As more people become conscious of the need to improve their general state of health, the idea of healthy party food has gained more attention. Traditionally, party foods are simple foods loaded with fat, cholesterol and carbohydrates. For people who are using diet to control diabetes, lower cholesterol levels, or prevent clogging the arteries, the buffet table at a party can be a dangerous place. Healthy party food can include nuts and seeds, hummus and bread, fruits and vegetables, and even sandwiches made with healthy ingredients.
Not all party food has to be fried or loaded with saturated fats. In fact, one healthy party food does not have to be cooked at all and contains only unsaturated fat. Nuts such as almonds, walnuts and hazelnuts are excellent options for the healthy buffet table. They provide a fair amount of nutrients, are less likely to raise bad cholesterol levels and will digest with ease. Sunflower and pumpkin seeds are also great options. Go for the unsalted versions for an even healthier approach.

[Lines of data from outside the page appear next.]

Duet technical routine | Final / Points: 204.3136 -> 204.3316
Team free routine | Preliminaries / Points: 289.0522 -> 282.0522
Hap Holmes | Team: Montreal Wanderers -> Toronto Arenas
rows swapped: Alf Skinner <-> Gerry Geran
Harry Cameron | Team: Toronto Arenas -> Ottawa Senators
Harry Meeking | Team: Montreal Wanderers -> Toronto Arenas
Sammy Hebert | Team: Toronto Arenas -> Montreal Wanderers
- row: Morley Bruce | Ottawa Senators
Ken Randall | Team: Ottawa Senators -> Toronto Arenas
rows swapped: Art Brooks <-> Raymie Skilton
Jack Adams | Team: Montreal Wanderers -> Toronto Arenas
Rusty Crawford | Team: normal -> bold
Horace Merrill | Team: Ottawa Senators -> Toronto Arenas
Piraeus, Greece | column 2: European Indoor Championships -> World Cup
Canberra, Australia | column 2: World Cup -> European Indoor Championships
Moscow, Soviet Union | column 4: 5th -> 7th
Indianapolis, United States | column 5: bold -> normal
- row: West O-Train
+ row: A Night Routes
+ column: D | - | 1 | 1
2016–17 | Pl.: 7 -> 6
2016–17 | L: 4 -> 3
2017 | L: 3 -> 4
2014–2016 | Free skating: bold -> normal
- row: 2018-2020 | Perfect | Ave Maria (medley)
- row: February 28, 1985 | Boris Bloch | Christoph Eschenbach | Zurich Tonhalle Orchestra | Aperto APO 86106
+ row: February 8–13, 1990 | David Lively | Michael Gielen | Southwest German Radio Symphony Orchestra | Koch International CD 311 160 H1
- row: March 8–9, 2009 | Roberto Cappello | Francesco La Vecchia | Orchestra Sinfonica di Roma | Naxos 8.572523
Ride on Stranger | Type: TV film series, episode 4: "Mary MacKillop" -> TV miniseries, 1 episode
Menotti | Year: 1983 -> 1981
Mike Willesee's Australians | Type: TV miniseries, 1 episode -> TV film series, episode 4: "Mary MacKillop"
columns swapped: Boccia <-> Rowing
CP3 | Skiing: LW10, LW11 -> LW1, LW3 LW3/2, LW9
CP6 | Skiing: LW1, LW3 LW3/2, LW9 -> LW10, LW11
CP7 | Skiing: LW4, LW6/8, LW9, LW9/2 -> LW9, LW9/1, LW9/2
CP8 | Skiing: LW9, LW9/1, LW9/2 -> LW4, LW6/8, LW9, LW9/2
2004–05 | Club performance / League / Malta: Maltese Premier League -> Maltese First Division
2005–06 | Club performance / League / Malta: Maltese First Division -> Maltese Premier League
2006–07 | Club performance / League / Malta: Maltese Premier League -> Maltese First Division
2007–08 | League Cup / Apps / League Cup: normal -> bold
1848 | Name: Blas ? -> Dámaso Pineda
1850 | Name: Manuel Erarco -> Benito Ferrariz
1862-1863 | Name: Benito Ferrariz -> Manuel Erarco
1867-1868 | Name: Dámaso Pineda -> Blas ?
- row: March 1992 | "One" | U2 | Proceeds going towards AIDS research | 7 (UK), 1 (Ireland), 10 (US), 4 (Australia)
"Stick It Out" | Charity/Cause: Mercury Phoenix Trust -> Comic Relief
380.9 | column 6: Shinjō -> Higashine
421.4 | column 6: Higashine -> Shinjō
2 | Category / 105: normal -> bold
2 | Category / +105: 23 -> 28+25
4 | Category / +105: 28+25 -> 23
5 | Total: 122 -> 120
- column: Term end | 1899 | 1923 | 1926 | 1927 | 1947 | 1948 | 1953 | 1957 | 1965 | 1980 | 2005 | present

Many dips common to parties contain a lot of fat and carbohydrates, making them off limits to people who are mindful of specific health issues. Instead of bean dip, make a batch of hummus instead. The basic recipe calls for chick peas and a splash of lemon juice. If an oil is preferred instead of the lemon juice, go for a relatively heart healthy option such as olive oil or peanut oil. Add spices such as garlic powder, salt, and a little pepper and blend all the ingredients in a food processor. Instead of corn or tortilla chips, serve the hummus with toasted triangles of whole grain bread and celery sticks. Garnish the presentation with some black olives and the hummus will be very appealing.
Cut fruits and vegetables also serve as healthy finger foods. Create a platter composed of red and green grapes, slices of oranges, apple slices dipped in lemon juice and fresh slices of kiwi. Compliment the fruit platter with a companion vegetable platter loaded with carrot sticks, sections of celery, broccoli florets, cherry tomatoes and cauliflower sections. If you feel you must include a dip of some kind with the platters, opt for a low fat sour cream base and use a packet of onion soup mix to create an onion dip that is lower in fat and carbs than most commercial brands.
There is no need to leave healthy appetizers like finger sandwiches off your list of healthy party food ideas. To give them a health food feel, use whole grain bread or a darker bread such as pumpernickel. The carbohydrates are less likely to cause blood sugar spikes and will also be much tastier than bleached breads. For the fillers, make your own pimento cheese spread by grating low fat sharp cheese and mixing it with an olive oil based mayonnaise and chopped pimento. Cucumber sandwiches are another option, with the filler being nothing more than chopped cucumber mixed with a little low fat mayonnaise.
Healthy foods do not have to be boring or less satisfying than standard party food fare. While different, going with healthy snacks is an opportunity to introduce new tastes and combinations to people, making it possible for them to still enjoy the party and the food without suspending their healthy diet for the evening. With a little imagination, many of the finger foods served at parties can be transformed into healthy party food by simply using low fat and low carbohydrate alternative ingredients. While this may mean some experimentation ahead of time, the end results may prove to be even more pleasing than the traditional recipes.